** START Material for this exercise **

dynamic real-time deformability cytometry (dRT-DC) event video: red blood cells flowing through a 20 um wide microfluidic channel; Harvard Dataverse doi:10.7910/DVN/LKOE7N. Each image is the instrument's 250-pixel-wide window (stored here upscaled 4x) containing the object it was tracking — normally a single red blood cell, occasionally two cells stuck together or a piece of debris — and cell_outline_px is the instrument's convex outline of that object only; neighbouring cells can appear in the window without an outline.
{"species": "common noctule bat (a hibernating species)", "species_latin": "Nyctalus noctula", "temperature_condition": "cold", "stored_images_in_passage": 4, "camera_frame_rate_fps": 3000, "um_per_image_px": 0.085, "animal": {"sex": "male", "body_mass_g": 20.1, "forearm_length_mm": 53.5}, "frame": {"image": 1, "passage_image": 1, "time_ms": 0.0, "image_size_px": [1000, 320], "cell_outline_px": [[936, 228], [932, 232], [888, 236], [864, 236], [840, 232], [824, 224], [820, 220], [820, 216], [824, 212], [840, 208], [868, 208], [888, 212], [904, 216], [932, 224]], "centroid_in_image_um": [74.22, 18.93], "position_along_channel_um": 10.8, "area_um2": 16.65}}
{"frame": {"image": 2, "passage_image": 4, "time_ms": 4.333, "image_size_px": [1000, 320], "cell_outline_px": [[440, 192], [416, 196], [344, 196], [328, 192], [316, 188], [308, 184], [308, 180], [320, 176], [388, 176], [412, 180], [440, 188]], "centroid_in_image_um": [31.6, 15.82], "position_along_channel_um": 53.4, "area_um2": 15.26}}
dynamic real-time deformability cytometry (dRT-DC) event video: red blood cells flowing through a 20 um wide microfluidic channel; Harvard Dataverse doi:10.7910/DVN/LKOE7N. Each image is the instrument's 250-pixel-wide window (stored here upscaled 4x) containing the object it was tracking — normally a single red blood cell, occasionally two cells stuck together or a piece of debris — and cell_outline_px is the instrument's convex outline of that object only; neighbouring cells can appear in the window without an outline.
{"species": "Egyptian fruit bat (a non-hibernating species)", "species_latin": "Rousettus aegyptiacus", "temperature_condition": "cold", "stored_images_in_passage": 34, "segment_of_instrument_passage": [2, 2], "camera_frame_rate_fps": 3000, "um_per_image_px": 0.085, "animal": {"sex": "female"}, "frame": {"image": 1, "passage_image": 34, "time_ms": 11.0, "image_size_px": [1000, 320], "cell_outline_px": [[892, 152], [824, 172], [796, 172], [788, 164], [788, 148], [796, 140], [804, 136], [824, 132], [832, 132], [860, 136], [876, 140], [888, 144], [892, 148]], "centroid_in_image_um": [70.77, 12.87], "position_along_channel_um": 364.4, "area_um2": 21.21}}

** END Material for this exercise **

* _What you need to do_:
Return the full listing, character for character.

* _Task answer_:
dynamic real-time deformability cytometry (dRT-DC) event video: red blood cells flowing through a 20 um wide microfluidic channel; Harvard Dataverse doi:10.7910/DVN/LKOE7N. Each image is the instrument's 250-pixel-wide window (stored here upscaled 4x) containing the object it was tracking — normally a single red blood cell, occasionally two cells stuck together or a piece of debris — and cell_outline_px is the instrument's convex outline of that object only; neighbouring cells can appear in the window without an outline.
{"species": "common noctule bat (a hibernating species)", "species_latin": "Nyctalus noctula", "temperature_condition": "cold", "stored_images_in_passage": 4, "camera_frame_rate_fps": 3000, "um_per_image_px": 0.085, "animal": {"sex": "male", "body_mass_g": 20.1, "forearm_length_mm": 53.5}, "frame": {"image": 1, "passage_image": 1, "time_ms": 0.0, "image_size_px": [1000, 320], "cell_outline_px": [[936, 228], [932, 232], [888, 236], [864, 236], [840, 232], [824, 224], [820, 220], [820, 216], [824, 212], [840, 208], [868, 208], [888, 212], [904, 216], [932, 224]], "centroid_in_image_um": [74.22, 18.93], "position_along_channel_um": 10.8, "area_um2": 16.65}}
{"frame": {"image": 2, "passage_image": 4, "time_ms": 4.333, "image_size_px": [1000, 320], "cell_outline_px": [[440, 192], [416, 196], [344, 196], [328, 192], [316, 188], [308, 184], [308, 180], [320, 176], [388, 176], [412, 180], [440, 188]], "centroid_in_image_um": [31.6, 15.82], "position_along_channel_um": 53.4, "area_um2": 15.26}}
dynamic real-time deformability cytometry (dRT-DC) event video: red blood cells flowing through a 20 um wide microfluidic channel; Harvard Dataverse doi:10.7910/DVN/LKOE7N. Each image is the instrument's 250-pixel-wide window (stored here upscaled 4x) containing the object it was tracking — normally a single red blood cell, occasionally two cells stuck together or a piece of debris — and cell_outline_px is the instrument's convex outline of that object only; neighbouring cells can appear in the window without an outline.
{"species": "Egyptian fruit bat (a non-hibernating species)", "species_latin": "Rousettus aegyptiacus", "temperature_condition": "cold", "stored_images_in_passage": 34, "segment_of_instrument_passage": [2, 2], "camera_frame_rate_fps": 3000, "um_per_image_px": 0.085, "animal": {"sex": "female"}, "frame": {"image": 1, "passage_image": 34, "time_ms": 11.0, "image_size_px": [1000, 320], "cell_outline_px": [[892, 152], [824, 172], [796, 172], [788, 164], [788, 148], [796, 140], [804, 136], [824, 132], [832, 132], [860, 136], [876, 140], [888, 144], [892, 148]], "centroid_in_image_um": [70.77, 12.87], "position_along_channel_um": 364.4, "area_um2": 21.21}}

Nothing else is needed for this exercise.